How To Germinate Bitter Gourd Seeds

germinate bitter gourd seeds

Bitter gourd is a widely known vegetable in Malaysia since it is often used for culinary and health purposes. As the name suggests, it has a bitter taste. This vegetable is full of water keeping your body hydrated. 

Bitter gourd is versatile and has many health benefits. One of the main characteristics of bitter gourd is that it multiplies and loves high temperatures, making it an ideal vegetable for Malaysian weather. 

If you have a vegetable garden growing bitter gourd is an excellent idea; just keep in mind that it is a climber plant, so it is imperative to have trellis settings for it to grow.

Moreover, since bitter gourd is light in weight, you don’t need a sophisticated trellis system. 

This vegetable plant quickly germinates from seeds, and in tropical weathers, it gives fruits almost all-year-round. 

The Bitter Gourd Seeds Germination Process

1. Choose a Location

Bitter gourd is a tropical and subtropical vine of the family Cucurbitaceae, so it is critical to choose a location full of sunlight if you want it to grow heavily. 

Remember, this vegetable plant will grow tall so you need a tall trellis to support it. If you are growing bitter gourd seeds on a balcony, terrace, or patio, make sure to do it near a wall so they can grow along with it. 

The chosen location must receive a minimum of 6 hours of sun per day

2. Soil

As mentioned, bitter gourd seeds are very easy to grow, and it can grow in a wide range of soils. But it is best to grow them in permeable, sandy loam soil rich in organic matter. Test the soil pH to ensure it’s around 5.5 to 6.7

Always make sure the soil is well-drained to avoid any problems. For good yields, an excellent tip is to add compost to the ground to enrich it. 

Planting seedlings young plant in the morning light on nature background

3. Germinate Bitter Gourd Seeds

The best time to germinate bitter gourd seeds is when they are fresh. Knowing when bitter gourd seeds are ready for sowing is very easy as the fruit dries, splits open, and shows seeds in a golden yellow background.

Don’t forget to protect your hands by using gloves as bitter gourd seeds are toxic if ingested. Note that sprouts must arise within 10 to 14 days. For quicker germination, soak the bitter gourd seeds in water before sowing. 

Soak bitter gourd seeds in clean water for approximately 25 minutes. Keep in mind that if seeds are still floating after the end of the immersion, throw them away.

Next, take the bitter gourd seeds and wash with boiled water. Drain and leave them open until it dries on its own. 

Another method to accelerate germination is by thinning seed skins. Hold the bitter gourd seeds and rub gently on fine sandpapers. Once the seed skin begins to change colour, stop rubbing. 

Keep in mind that rubbing one side of the seed allows the germination process and prevents damage to the seed.

Once you stop scrubbing the seeds, place them in boiling water for no more than four seconds, and then carefully drain them on a sheet of paper towel for a couple of minutes before sowing. 
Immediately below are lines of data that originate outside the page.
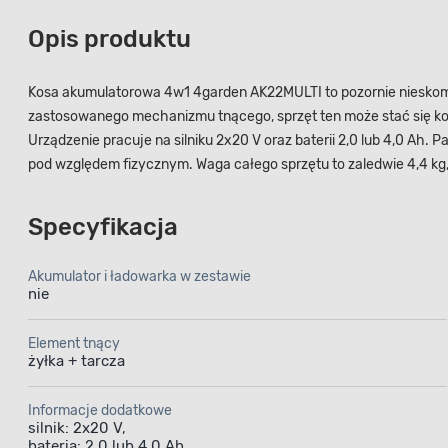
Opis produktu
Kosa akumulatorowa 4w1 4garden AK22MULTI to pozornie nieskompli
zastosowanego mechanizmu tnącego, sprzęt ten może stać się kosą
Urządzenie pracuje na silniku 2x20 V oraz baterii 2,0 lub 4,0 Ah
pod względem fizycznym. Waga całego sprzętu to zaledwie 4,4 kg
Specyfikacja
Akumulator i ładowarka w zestawie
nie
Element tnący
żyłka + tarcza
Informacje dodatkowe
silnik: 2x20 V,
bateria: 2,0 lub 4,0 Ah,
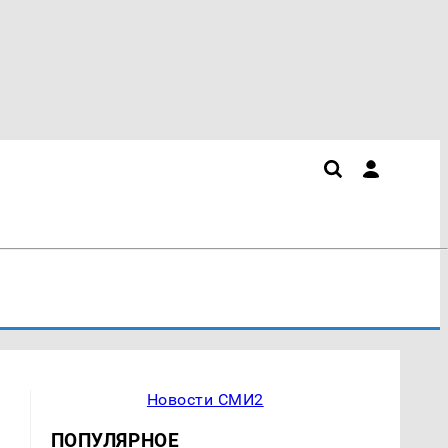
Новости СМИ2
ПОПУЛЯРНОЕ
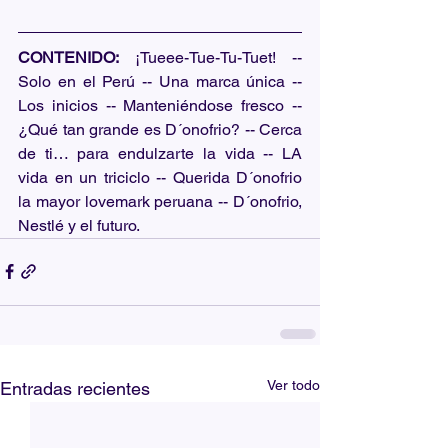
CONTENIDO: 
¡Tueee-Tue-Tu-Tuet! -- 
Solo en el Perú -- Una marca única -- 
Los inicios -- Manteniéndose fresco -- 
¿Qué tan grande es D´onofrio? -- Cerca 
de ti… para endulzarte la vida -- LA 
vida en un triciclo -- Querida D´onofrio 
la mayor lovemark peruana -- D´onofrio, 
Nestlé y el futuro.
Ver todo
Entradas recientes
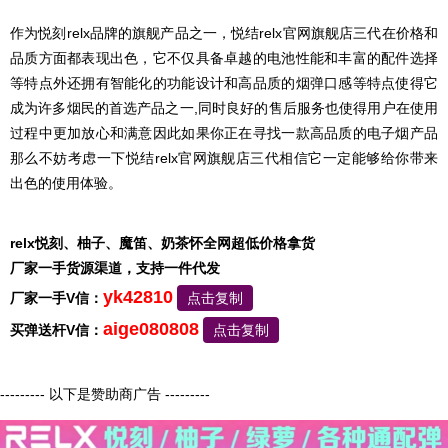
作为悦刻relx品牌的旗舰产品之一，悦结relx官网旗舰店三代在价格和
品质方面都表现出色，它不仅具备卓越的电池性能和丰富的配件选择
等特点外还拥有智能化的功能设计和高品质的烟弹口感等特点使得它
成为许多烟民的首选产品之一,同时良好的售后服务也使得用户在使用
过程中更加放心和满意因此如果你正在寻找一款高品质的电子烟产品
那么不妨考虑一下悦结relx官网旗舰店三代相信它一定能够给你带来
出色的使用体验。
relx悦刻、柚子、魔笛、奶茶怀全网超低价格拿货
厂家一手货源渠道，支持一件代发
yk42810
厂家一手V信：
点击复制
aige080808
买弹送杆V信：
点击复制
--------- 以下是赞助商广告 ---------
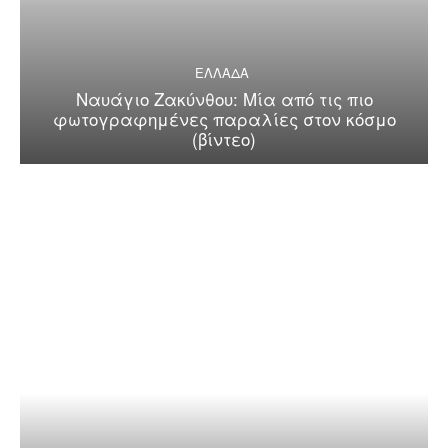
ΕΛΛΑΔΑ
Ναυάγιο Ζακύνθου: Μία από τις πιο
φωτογραφημένες παραλίες στον κόσμο
(βίντεο)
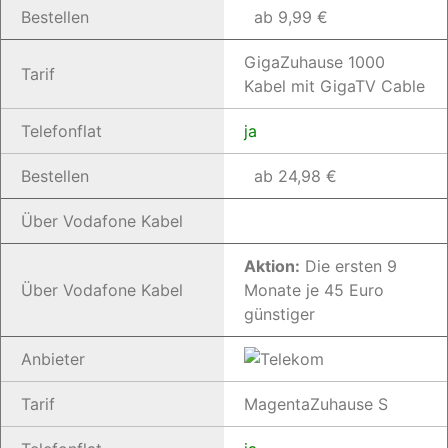
Bestellen
ab 9,99 €
GigaZuhause 1000
Tarif
Kabel mit GigaTV Cable
Telefonflat
ja
Bestellen
ab 24,98 €
Über Vodafone Kabel
Aktion:
Die ersten 9
Über Vodafone Kabel
Monate je 45 Euro
günstiger
Anbieter
Tarif
MagentaZuhause S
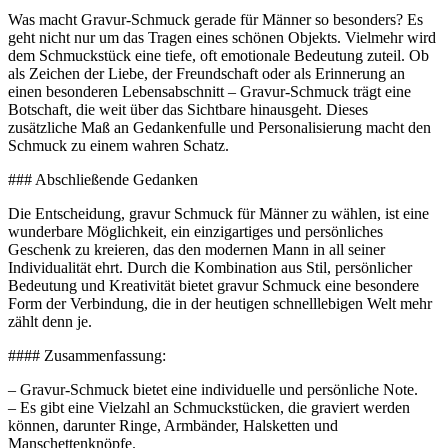
Was macht Gravur-Schmuck gerade für Männer so besonders? Es
geht nicht nur um das Tragen eines schönen Objekts. Vielmehr wird
dem Schmuckstück eine tiefe, oft emotionale Bedeutung zuteil. Ob
als Zeichen der Liebe, der Freundschaft oder als Erinnerung an
einen besonderen Lebensabschnitt – Gravur-Schmuck trägt eine
Botschaft, die weit über das Sichtbare hinausgeht. Dieses
zusätzliche Maß an Gedankenfulle und Personalisierung macht den
Schmuck zu einem wahren Schatz.
### Abschließende Gedanken
Die Entscheidung, gravur Schmuck für Männer zu wählen, ist eine
wunderbare Möglichkeit, ein einzigartiges und persönliches
Geschenk zu kreieren, das den modernen Mann in all seiner
Individualität ehrt. Durch die Kombination aus Stil, persönlicher
Bedeutung und Kreativität bietet gravur Schmuck eine besondere
Form der Verbindung, die in der heutigen schnelllebigen Welt mehr
zählt denn je.
#### Zusammenfassung:
– Gravur-Schmuck bietet eine individuelle und persönliche Note.
– Es gibt eine Vielzahl an Schmuckstücken, die graviert werden
können, darunter Ringe, Armbänder, Halsketten und
Manschettenknöpfe.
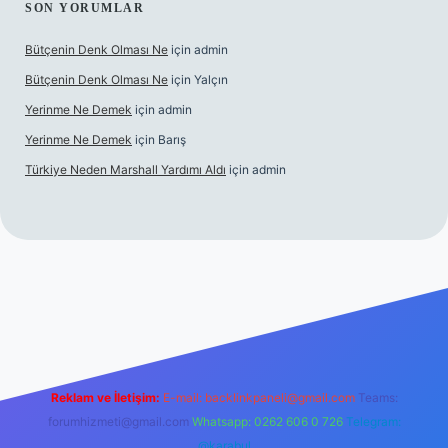
SON YORUMLAR
Bütçenin Denk Olması Ne
için
admin
Bütçenin Denk Olması Ne
için
Yalçın
Yerinme Ne Demek
için
admin
Yerinme Ne Demek
için
Barış
Türkiye Neden Marshall Yardımı Aldı
için
admin
er.xyz/
betci.co
betci giriş
hiltonbet yeni giriş
Reklam ve İletişim:
E-mail:
backlinkpaneli@gmail.com
Teams:
forumhizmeti@gmail.com
Whatsapp: 0262 606 0 726
Telegram:
@karabul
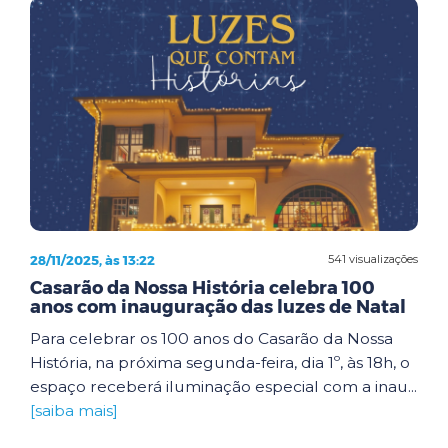
28/11/2025, às 13:22
541 visualizações
Casarão da Nossa História celebra 100
anos com inauguração das luzes de Natal
Para celebrar os 100 anos do Casarão da Nossa
História, na próxima segunda-feira, dia 1º, às 18h, o
espaço receberá iluminação especial com a inau...
[saiba mais]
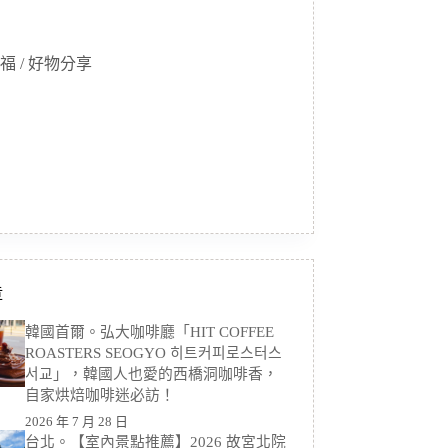
福 / 好物分享
章
韓國首爾。弘大咖啡廳「HIT COFFEE
ROASTERS SEOGYO 히트커피로스터스
서교」，韓國人也愛的西橋洞咖啡香，
自家烘焙咖啡迷必訪！
2026 年 7 月 28 日
台北。【室內景點推薦】2026 故宮北院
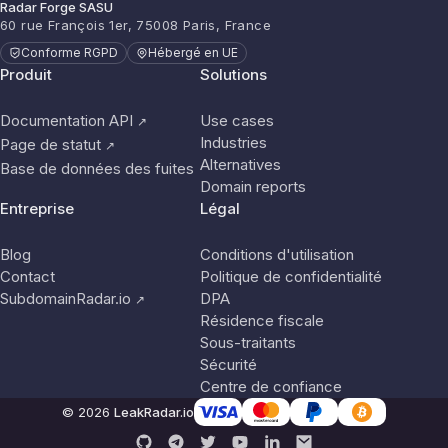
Radar Forge SASU
60 rue François 1er, 75008 Paris, France
Conforme RGPD
Hébergé en UE
Produit
Solutions
Documentation API
Use cases
↗
Industries
Page de statut
↗
Alternatives
Base de données des fuites
Domain reports
Entreprise
Légal
Blog
Conditions d'utilisation
Contact
Politique de confidentialité
SubdomainRadar.io
DPA
↗
Résidence fiscale
Sous-traitants
Sécurité
Centre de confiance
© 2026
LeakRadar.io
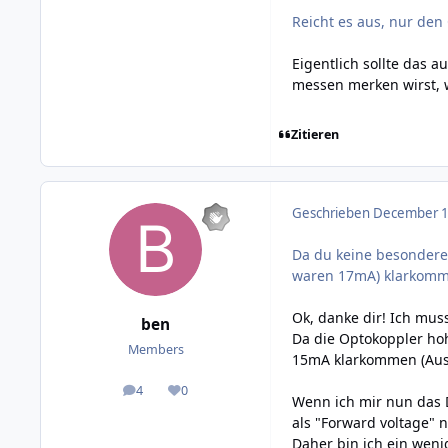
Reicht es aus, nur den
Eigentlich sollte das 
messen merken wirst, w
Zitieren
Geschrieben
December 10
Da du keine besondere
waren 17mA) klarkomm
Ok, danke dir! Ich mus
ben
Da die Optokoppler hoh
Members
15mA klarkommen (Ausg
4
0
posts
Reputation
Wenn ich mir nun das D
als "Forward voltage" 
Daher bin ich ein weni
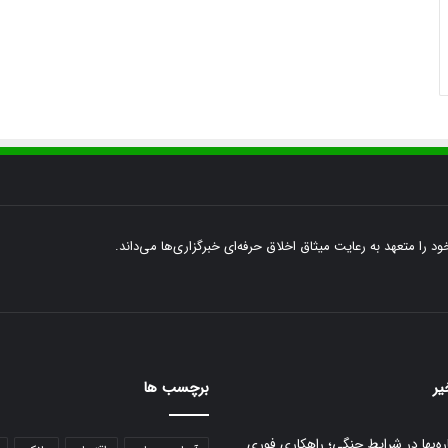
ود را متعهد به رعایت میثاق اخلاق حرفه‌ای خبرگزاری‌ها می‌داند.
یر
برچسب ها
ره‌بها در شرایط جنگی؛ راهکاری فوری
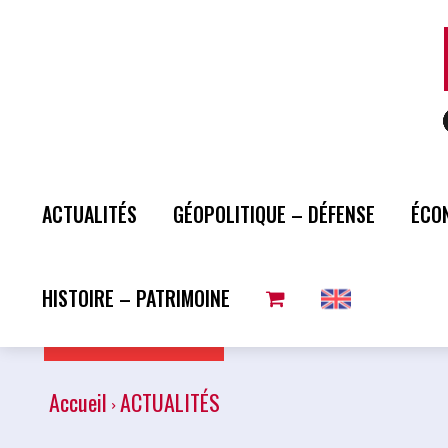
ACTUALITÉS
GÉOPOLITIQUE – DÉFENSE
ÉCO
HISTOIRE – PATRIMOINE
Plus de lecture
Accueil
ACTUALITÉS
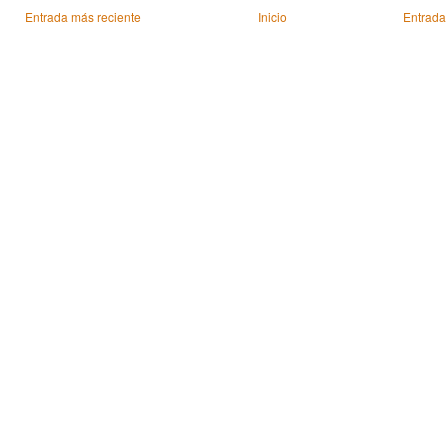
Entrada más reciente
Inicio
Entrada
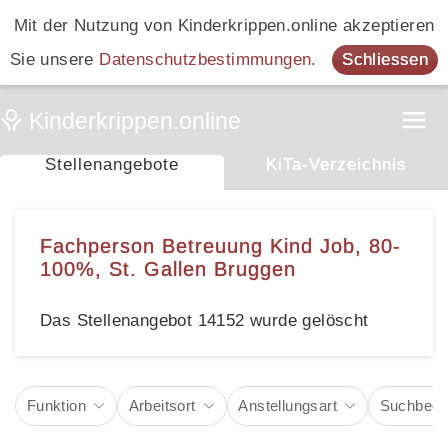
Mit der Nutzung von Kinderkrippen.online akzeptieren
Sie unsere
Datenschutzbestimmungen
.
Schliessen
Stellenangebote
KiTa-Verzeichnis
Fachperson Betreuung Kind Job, 80-
100%, St. Gallen Bruggen
Das Stellenangebot 14152 wurde gelöscht
Funktion
Arbeitsort
Anstellungsart
Suchbegri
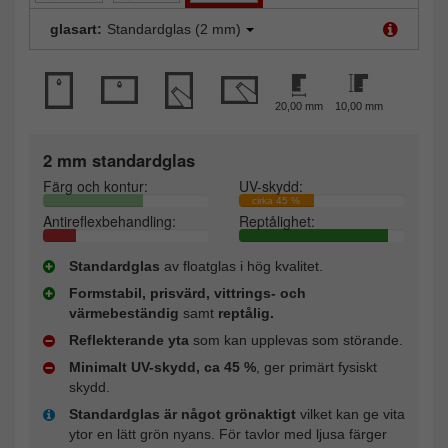
glasart:
Standardglas (2 mm)
20,00 mm
10,00 mm
2 mm standardglas
Färg och kontur:
UV-skydd:
cirka 45 %
Antireflexbehandling:
Reptålighet:
Standardglas
av floatglas i hög kvalitet.
Formstabil, prisvärd, vittrings- och
värmebeständig
samt
reptålig.
Reflekterande yta
som kan upplevas som störande.
Minimalt UV-skydd, ca 45 %
, ger primärt fysiskt
skydd.
Standardglas är något grönaktigt
vilket kan ge vita
ytor en lätt grön nyans. För tavlor med ljusa färger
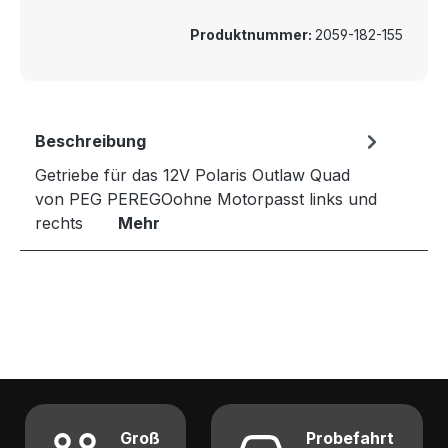
Produktnummer:
2059-182-155
Beschreibung
Getriebe für das 12V Polaris Outlaw Quad
von PEG PEREGOohne Motorpasst links und
rechts
Mehr
Groß
Probefahrt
Please note that the bitter gourd seeds germination ideal temperature is between 30-35° Celsius. 

4. Sow Bitter Gourd Seeds

Sowing bitter gourd is easy; all you have to do is make about 1.27cm deep holes in the vegetable garden. Make sure to space them 10cm apart to secure the vines and ensure they don’t eat each other. 

Make sure not to sow more than one bitter gourd seed in each hole or pot to leave room for the roots to expand. Remember to water the bitter gourd plant to keep the soil moist continually.

Consider starting bitter gourd seeds inside, and once seeds germinate, transfer them to a sunny location in your garden. 

bitter gourds in a bowl

The Bottom Line

The key to accelerating the germination process is high temperatures and adequate moisture. Remember, you can soak bitter gourd seeds overnight in water or thin seed skins before sowing for quicker germination. 

It takes approximately 25 to 30 days for the plant to start flowering. Once the vine is 1.80 – 2.50 meters long, cut the growing tips.

Doing this strengthens the plant and boosts the growth of side branches producing more flowers and fruits.